Нет, я никогда особо не рассказывала о себе Маркусу. Мой гнев, это да. Желание сломать мир. Жажда войны. Но не потребность в мире. Не в последнюю очередь потому, что я похоронила его под грудой земли.
Я вспомнила об этом, когда попала в тюрьму. Если не можешь никуда пойти, курить, пить и трахаться, что остаётся? Ты вынуждена оставаться с самой собой, и одиночество вызывает мысли, а мысли превращаются в воспоминания. Воспоминания о Франческе в детстве, до проклятого перерыва, когда она читала, писала и мечтала о мирах без крови.
Я снова начала читать.
Я возобновила писать.
Я возобновила мечтать о мирах без крови.
Я заполняла пробелы словами.
Потом в жизни Маркуса появилась Пенни, и снова мир оказался спрятанным внизу, в самом дальнем уголке Земли.
Теперь я хочу вернуть её. Она нужна мне больше, чем воздух.

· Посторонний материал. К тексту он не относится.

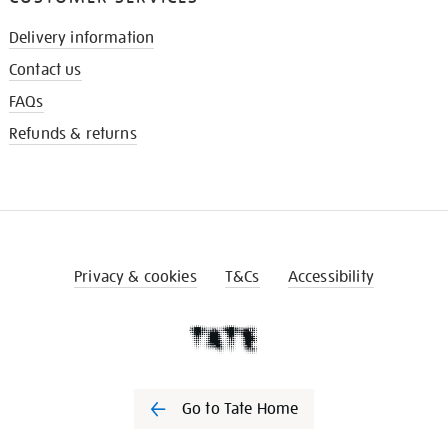
Delivery information
Contact us
FAQs
Refunds & returns
Privacy & cookies
T&Cs
Accessibility
Go to Tate Home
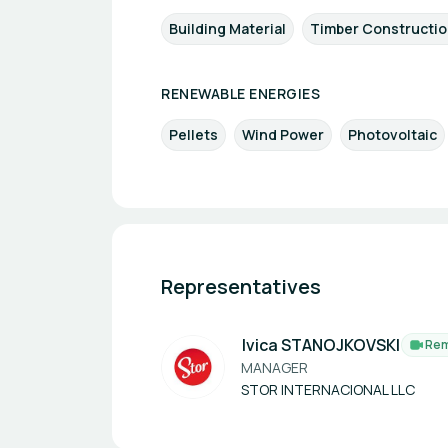
Building Material
Timber Constructi
RENEWABLE ENERGIES
Pellets
Wind Power
Photovoltaic
Representatives
Ivica STANOJKOVSKI
Re
MANAGER
STOR INTERNACIONAL LLC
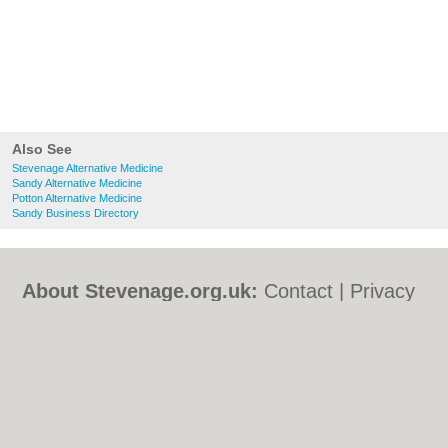
Also See
Stevenage Alternative Medicine
Sandy Alternative Medicine
Potton Alternative Medicine
Sandy Business Directory
About Stevenage.org.uk:
Contact
|
Privacy
Policy
|
Cookie Policy
|
Revoke cookie/ad
consent |
Terms of Use
|
Community
Guidelines
|
FAQs
|
Add a Business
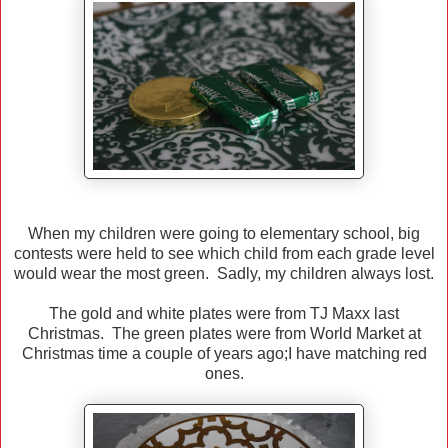
When my children were going to elementary school, big
contests were held to see which child from each grade level
would wear the most green. Sadly, my children always lost.
The gold and white plates were from TJ Maxx last
Christmas. The green plates were from World Market at
Christmas time a couple of years ago;I have matching red
ones.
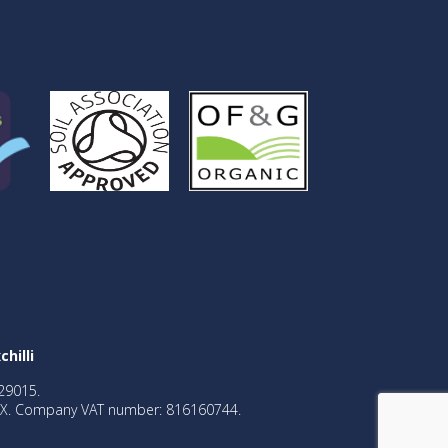
chilli
29015.
2BX. Company VAT number: 816160744.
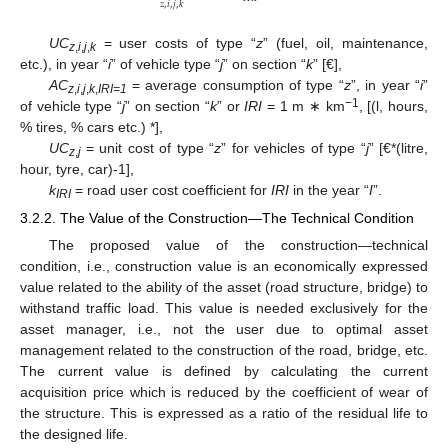
𝑧
,
𝑖
,
𝑗
,
𝑘
UC
= user costs of type “
z
” (fuel, oil, maintenance,
z
,
i
,
j
,
k
etc.), in year “
i
” of vehicle type “
j
” on section “
k
” [€],
AC
= average consumption of type “
z
”, in year “
i
”
z
,
i
,
j
,
k
,
IRI=1
−1
of vehicle type “
j
” on section “
k
” or
IRI
= 1 m ∗ km
, [(l, hours,
% tires, % cars etc.) *],
UC
= unit cost of type “
z
” for vehicles of type “
j
” [€*(litre,
z
,
j
hour, tyre, car)-1],
k
= road user cost coefficient for
IRI
in the year “
I
”.
IRI
3.2.2. The Value of the Construction—The Technical Condition
The proposed value of the construction—technical
condition, i.e., construction value is an economically expressed
value related to the ability of the asset (road structure, bridge) to
withstand traffic load. This value is needed exclusively for the
asset manager, i.e., not the user due to optimal asset
management related to the construction of the road, bridge, etc.
The current value is defined by calculating the current
acquisition price which is reduced by the coefficient of wear of
the structure. This is expressed as a ratio of the residual life to
the designed life.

Без воздуха человек умирает, и всё. Но без поэзии мы всё равно живём, к сожалению: живём, как орлы, вынужденные вечно парить низко.
Я хочу летать.
Одна, тайно, в своих мыслях, но я хочу летать.
И если этот дурак думает, что может превратить лекцию мечты в бордель, я прижму его в углу и переломаю ему ноги.
Глава 2
Рядом с кроватью зазвенел будильник, прозвенел ещё раз и попытался в последний раз, прежде чем Байрон протянул руку и стукнул по бедолаге сверху. Лёжа на животе и уткнувшись лицом в подушку, Байрон пробормотал ругательство в наволочку. Голова разрывалась. Если, конечно, это была голова, а не камень, который кто-то прилепил ему накануне вечером.
Та же рука, что потянулась к будильнику, позволила себе ещё одну попытку, решив нащупать затылок с вибрирующей нерешительностью сачка, который не хочет ловить бабочку и мелькает в воздухе. Наконец Байрон коснулся головы и, кажется, ощутил волосы.
«Окей, не камень.
Но весит столько же».
Он помассировал кожу головы, пытаясь вспомнить, что произошло: клуб, музыка, дым, почти рассвет и тягучий сон. Он не спал нормально уже несколько дней. И отдал бы всё что угодно, лишь бы позволить себе ещё хотя бы час.
«Кто мне запрещает?»
В мыслях пронеслось смутное чувство тревоги. Что он должен вспомнить?
Осознание поразило его как молния. Это случилось, когда он, полуоткрыв один глаз, заметил на полу будильник; тот был похож на большого обиженного жука. Его вид почти вызвал у Байрона умиление. Мужчина перегнулся через матрас, буквально ползком, чтобы не сильно трясти осколки внутри черепа, и поставил будильник на место на прикроватной тумбочке. В одно мгновение Байрон вспомнил, что будильник у него с самого детства. Он брал часы с собой при каждом переезде, при каждой перемене. Этот пузатый будильник красного цвета не заслуживал такого радикального обращения. Кроме того, это был подарок матери, чтобы Байрон не опаздывал в школу.
В школу?
Он вскочил на ноги так быстро, что отшатнулся на середину комнаты.
Взглянул на своё отражение в зеркале и время на будильнике. Было почти девять.
«Почему я поставил его на так поздно?
Может, потому что вернулся на рассвете и функционировал меньше, чем перерезанный провод…»
Лекция начинается в девять, фактически она уже началась. Времени побриться или переодеться не было.